To encourage adoption of multitask deep-learning methods, we open source all modeling code and datasets for the Kaggle, Factors, Kinase, and UV dataset collections as part of the DeepChem example suite. We hope that this example code and data will facilitate broader adoption of multitask deep-learning techniques for commercial drug discovery.

That's in reference to four datasets from the Merck authors. In our data sharing discussion, we wrote:

Private companies may establish a competitive advantage by releasing data sufficient for improved methods to be developed.

This would be a perfect example of that! (cc @cgreene)

cgreene commented 7 years ago

Nice! I think the term in the industry is "pre-competitive". It'll be very nice to have something to note there, as opposed to me saying something random into the breeze. :smile:

agitter commented 7 years ago

I don't think the performance here requires changing the tone of our Ligand-based prediction of bioactivity section. They introduce two multitask architectures -- progressive and bypass -- that are new to drug discovery. Those are benchmarked along with singletask fully connected networks, multitask networks, and random forest on four Merck datasets. They assess performance on the continuous labels using R^2.
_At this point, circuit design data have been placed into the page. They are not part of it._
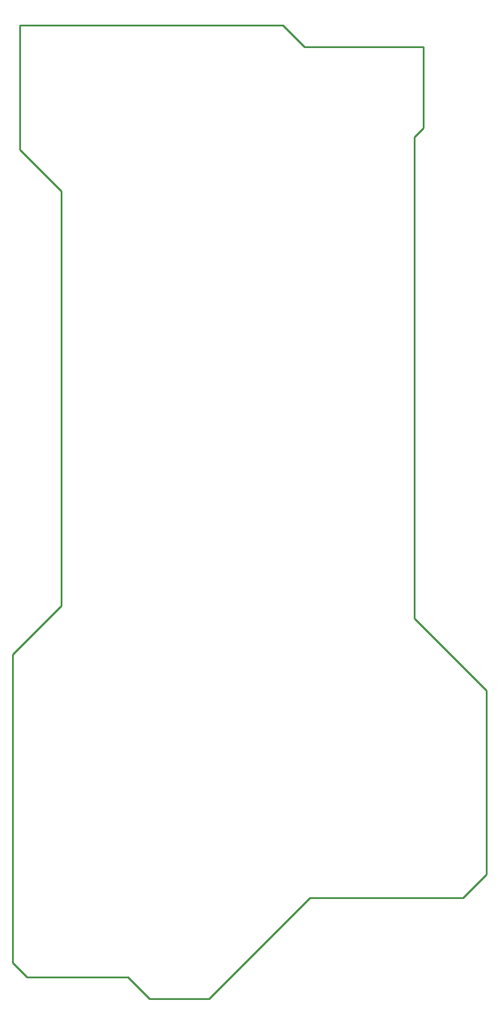
<source format=gko>
G04 start of page 4 for group 7 idx 7 *
G04 Title: (unknown), outline *
G04 Creator: pcb 20110918 *
G04 CreationDate: Thu 04 Jul 2013 01:29:42 AM GMT UTC *
G04 For: tyrian *
G04 Format: Gerber/RS-274X *
G04 PCB-Dimensions: 270000 560000 *
G04 PCB-Coordinate-Origin: lower left *
%MOIN*%
%FSLAX25Y25*%
%LNOUTLINE*%
%ADD41C,0.0100*%
G54D41*X267000Y174000D02*Y72000D01*
X254000Y59000D01*
X169000D01*
X113000Y3000D01*
X80000D01*
X68000Y15000D01*
X12000D01*
X4000Y23000D01*
Y194000D01*
X31000Y221000D01*
X227000Y481000D02*Y214000D01*
X267000Y174000D01*
X8000Y543000D02*X154000D01*
X166000Y531000D01*
X232000D01*
Y486000D01*
X227000Y481000D01*
X31000Y221000D02*Y451000D01*
X8000Y474000D01*
Y543000D01*
M02*

</source>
In general, neural networks are better than random forest, but not for all tasks. In general, multitask networks are better than singletask, but not always. They look at task-task similarity in the relevant datasets, which influences the success of multitask models.

As I noted above, I think the collaboration with Merck is one of the more exciting components. Three of the four Merck datasets (all but the Kaggle dataset) are going to be released publicly for the first time via their DeepChem repository. That will open them to others for further benchmarking.

mrwns commented 7 years ago

@agitter I agree!

these new architectures were also briefly mentioned in the moleculeNet paper https://arxiv.org/pdf/1703.00564.pdf (which we already cite) - the moleculeNet paper refers to this paper here as "Manuscript in preparation". we should definitely cite the current paper too.

agitter commented 6 years ago

We could discuss this more extensively in the drug discovery section, but we do cite it now in the Discussion so I'm closing the issue.